### Try it
Write out the lines below word for word, leaving out the pictures.

START Records for this exercise

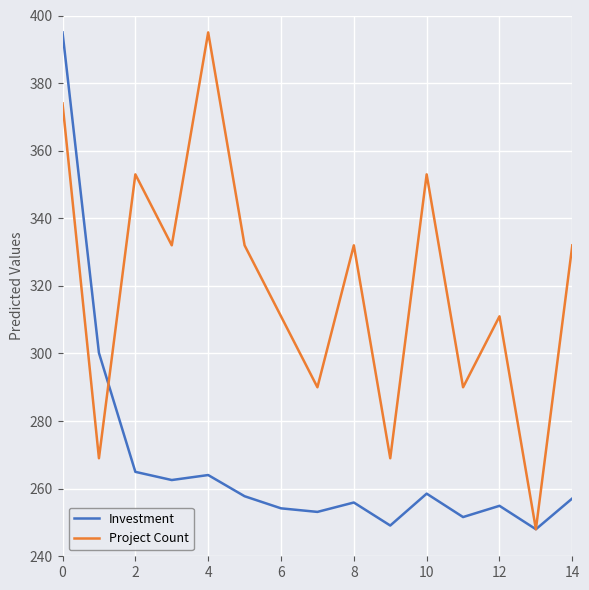

Which series has the largest total across all categories?

Project Count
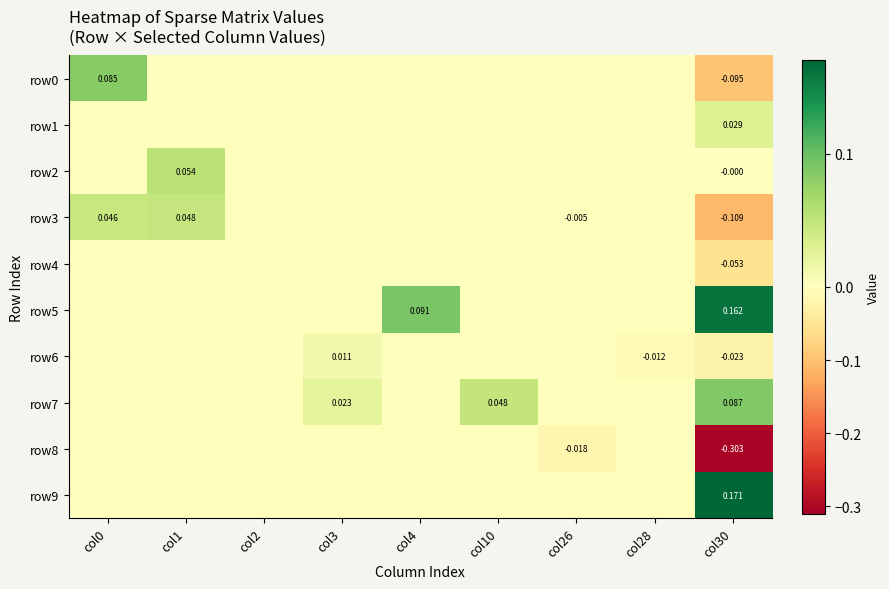

At how many categories does at least one series exceed 0?

6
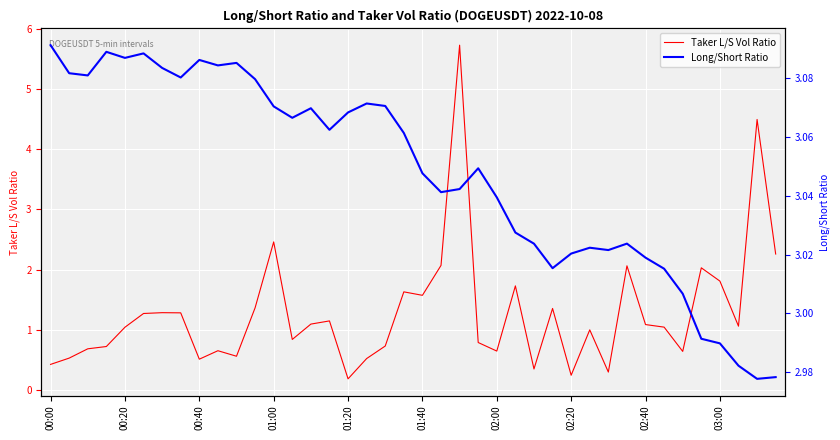

Rank the series at 33 from highest to lowest value.

Long/Short Ratio, Taker L/S Vol Ratio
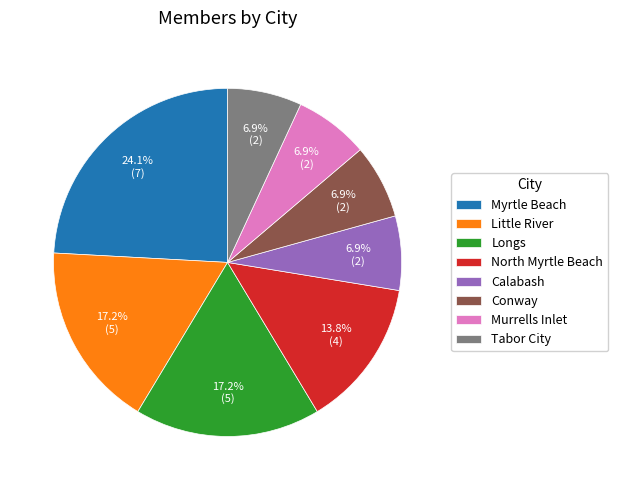

Is Little River the majority of the pie?

No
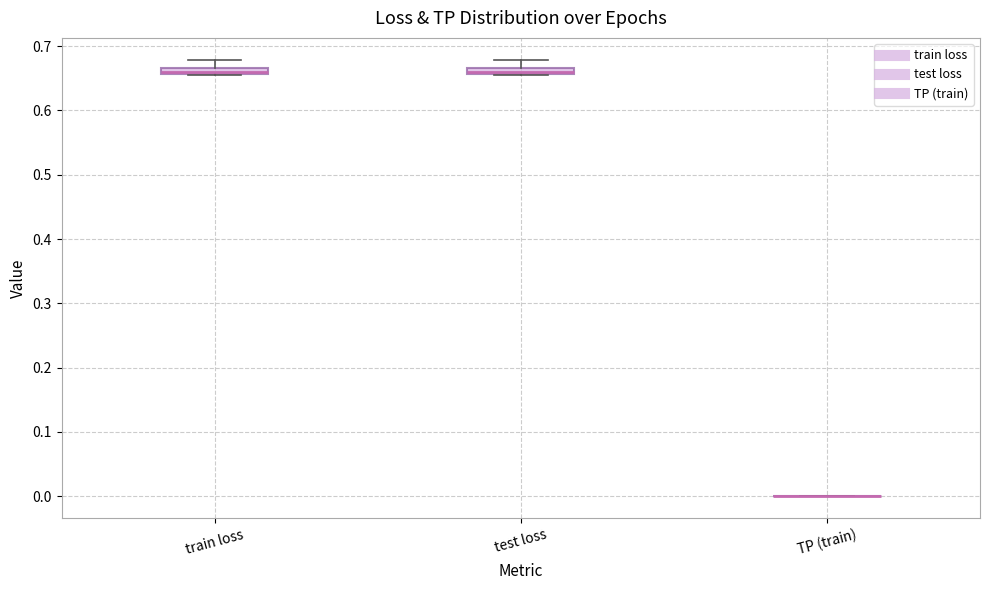

Where is the upper edge of the box for train loss on the y-axis? The values are not printed on the chart, so give them approximately, as read against the axis.

0.67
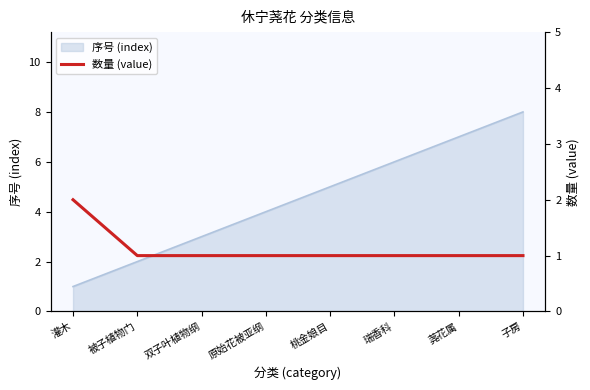

How many lines are shown in the chart?

1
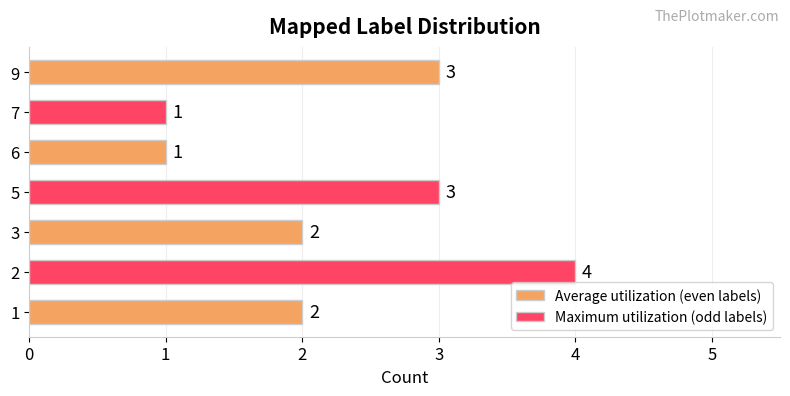

True or false: the data shows 2 at 1.

True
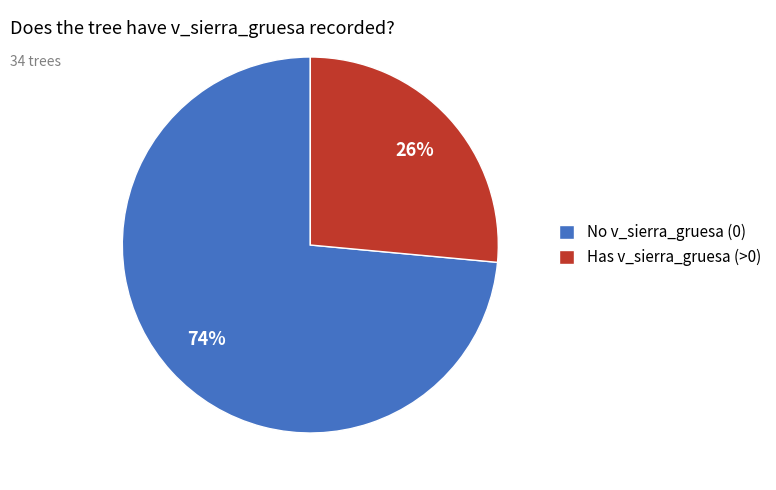

True or false: Has v_sierra_gruesa (>0) accounts for 26% of the total.

True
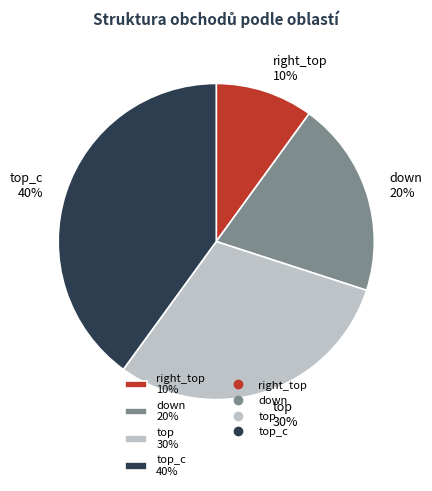

Rank the categories by value from highest to lowest.

top_c 40%, top 30%, down 20%, right_top 10%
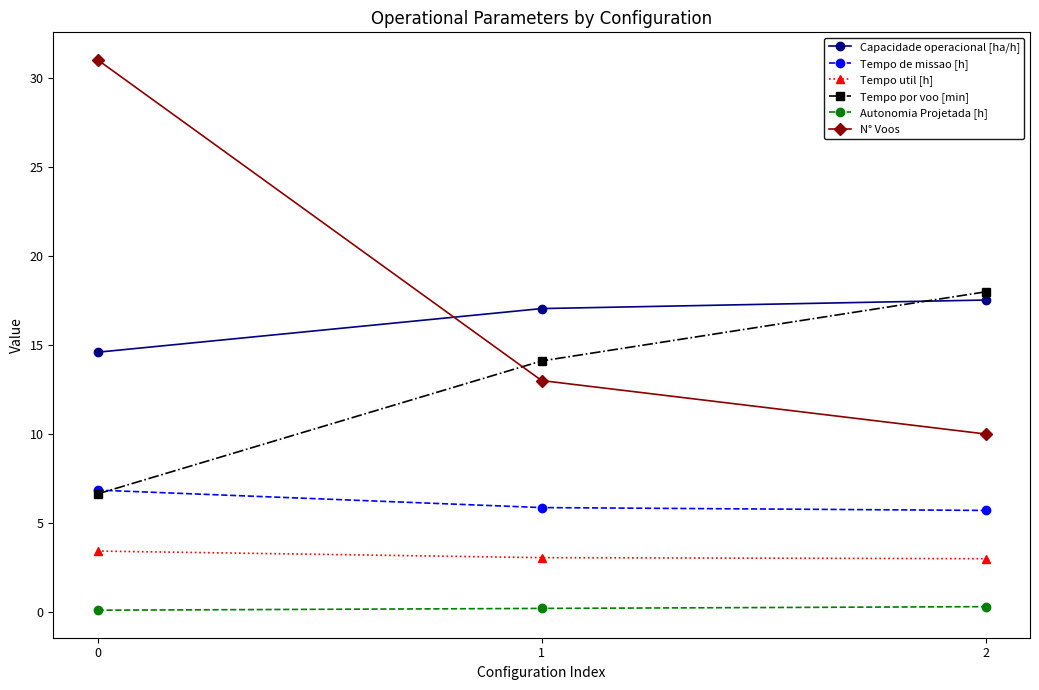

Which series has the widest spread of values?

N° Voos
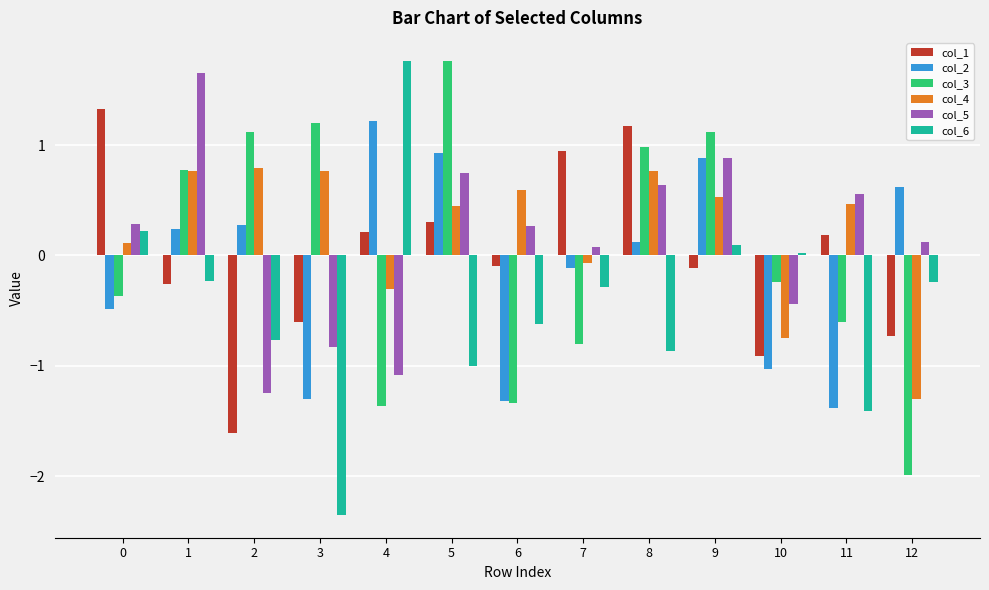

What are all the series names shown in the legend?

col_1, col_2, col_3, col_4, col_5, col_6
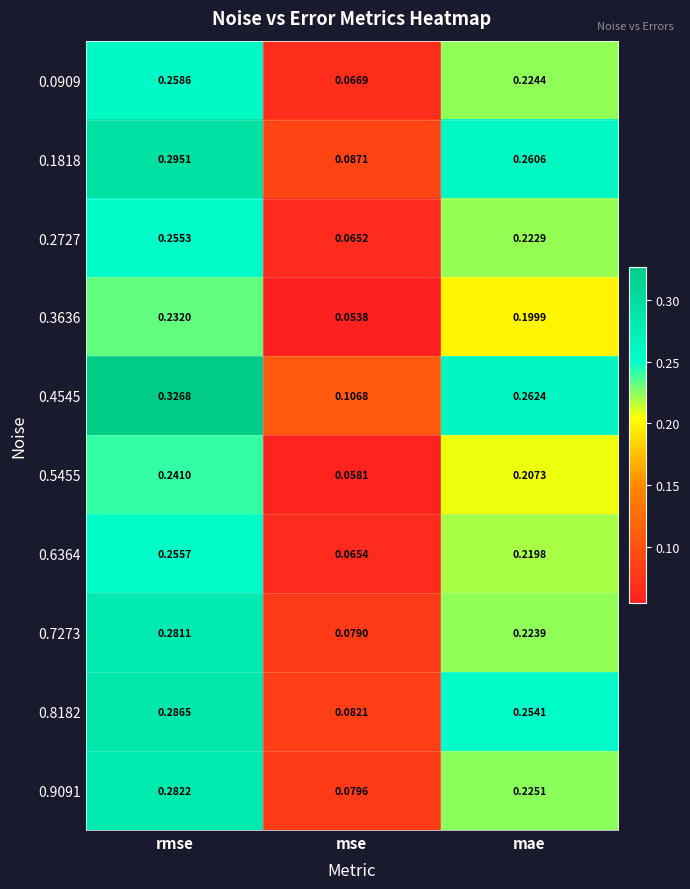

Where is 0.1818 nearest to the value 0?

mse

END Records for this exercise

### Answer box
Which series has the largest total across all categories?

Project Count

At how many categories does at least one series exceed 0?

6

Rank the series at 33 from highest to lowest value.

Long/Short Ratio, Taker L/S Vol Ratio

Is Little River the majority of the pie?

No

Where is the upper edge of the box for train loss on the y-axis? The values are not printed on the chart, so give them approximately, as read against the axis.

0.67

How many lines are shown in the chart?

1

True or false: the data shows 2 at 1.

True

True or false: Has v_sierra_gruesa (>0) accounts for 26% of the total.

True

Rank the categories by value from highest to lowest.

top_c 40%, top 30%, down 20%, right_top 10%

Which series has the widest spread of values?

N° Voos

What are all the series names shown in the legend?

col_1, col_2, col_3, col_4, col_5, col_6

Where is 0.1818 nearest to the value 0?

mse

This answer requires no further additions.